【摘要】目的探讨多发性硬化(MS)临床特点。方法分析60例多发性硬化患者临床特点,包括临床一般资料、症候定位、重要辅助检查及治疗转归。结果MS多见于青壮年女性,起病较急,病程多缓解复发,上呼吸道病毒感染是其主要的诱因之一,脊髓、视神经受累多见,电生理及影像学检查对诊断有帮助,糖皮质激素治疗有效。结论根据临床特点,综合免疫学、神经电生理及影像学检查能大大提高临床确诊率,MS分期有助于诊治及判断疾病的转归。
多发性硬化(multiple sclerosis, MS)是中枢神经系统脱髓鞘疾病,近年有资料表明我国MS发病呈上升趋势,且一致认为其发病机制与病毒感染、免疫调节障碍等有关。本文对我院1994~1998年近4年收治的60例广东地区MS病人进行临床特点分析和讨论,以期提高对本病的认识。
1临床资料
1.1一般资料根据1982年美国华盛顿MS诊断专题会议及1983年Poser等人提出的诊断标准[1],全部为临床确诊病例,共60例(男19例,女41例)。平均年龄34.8岁(男35.1岁,女34.5岁),其中18~29岁17例,30~49岁38例,50~55岁5例,以25~45岁年龄段居多,计39例,占65%。急性(发病1周内达高峰)和亚急性(1周至1个月间达高峰)起病者共56例(占93.3%),慢性起病者(超过一个月才达高峰)4例(占6.7%)。22例首次发病前有一定的前驱症状,包括感冒发热16例,疲乏3例,腹痛腹泻2例,情绪波动1例。35例复发时有一定的诱因,包括感冒受凉27例,劳累3例,停服或不规则减服皮质激素(强的松)2例,经期2例,产后1例。
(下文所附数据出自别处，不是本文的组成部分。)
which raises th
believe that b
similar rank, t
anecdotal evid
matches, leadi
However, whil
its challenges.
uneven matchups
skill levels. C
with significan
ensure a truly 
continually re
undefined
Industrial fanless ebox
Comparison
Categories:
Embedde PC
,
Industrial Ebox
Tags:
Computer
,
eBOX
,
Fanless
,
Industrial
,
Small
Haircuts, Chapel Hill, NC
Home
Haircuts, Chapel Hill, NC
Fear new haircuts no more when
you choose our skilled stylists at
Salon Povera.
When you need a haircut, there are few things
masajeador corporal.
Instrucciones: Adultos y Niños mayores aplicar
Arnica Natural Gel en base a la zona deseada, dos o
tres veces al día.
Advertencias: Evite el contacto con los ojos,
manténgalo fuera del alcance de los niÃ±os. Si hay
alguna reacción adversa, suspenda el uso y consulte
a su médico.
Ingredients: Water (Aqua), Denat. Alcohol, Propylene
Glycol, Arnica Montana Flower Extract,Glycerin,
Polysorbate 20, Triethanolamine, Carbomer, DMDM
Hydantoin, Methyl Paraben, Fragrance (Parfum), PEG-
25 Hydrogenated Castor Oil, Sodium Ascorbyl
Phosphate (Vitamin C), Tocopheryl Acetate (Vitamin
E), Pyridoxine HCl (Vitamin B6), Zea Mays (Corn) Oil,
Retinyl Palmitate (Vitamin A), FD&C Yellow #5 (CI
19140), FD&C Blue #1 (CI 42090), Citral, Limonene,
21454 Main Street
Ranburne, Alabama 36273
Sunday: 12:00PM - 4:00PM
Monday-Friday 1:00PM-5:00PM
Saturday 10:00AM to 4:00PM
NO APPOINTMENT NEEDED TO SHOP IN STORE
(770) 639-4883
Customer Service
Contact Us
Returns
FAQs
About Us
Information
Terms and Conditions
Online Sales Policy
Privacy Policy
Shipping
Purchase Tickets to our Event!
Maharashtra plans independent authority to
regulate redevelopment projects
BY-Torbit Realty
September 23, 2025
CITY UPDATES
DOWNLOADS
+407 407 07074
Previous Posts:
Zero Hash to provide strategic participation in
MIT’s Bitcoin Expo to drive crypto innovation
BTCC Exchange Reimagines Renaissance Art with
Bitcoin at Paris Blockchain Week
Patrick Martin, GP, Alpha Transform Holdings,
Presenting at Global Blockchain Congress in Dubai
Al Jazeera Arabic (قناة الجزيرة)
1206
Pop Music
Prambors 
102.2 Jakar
1.2首发症状单纯视力下降12例(单眼10例,双眼2例),伴肢体麻木无力6例。肢体麻木9例,无力7例,麻木无力11例,下肢抽搐1例。视物重影3例,重影伴吞咽困难1例,眼睑下垂2例,构音障碍伴吞咽困难2例,突发眩晕3例。记忆和精神障碍2例。行走不稳、震颤1例。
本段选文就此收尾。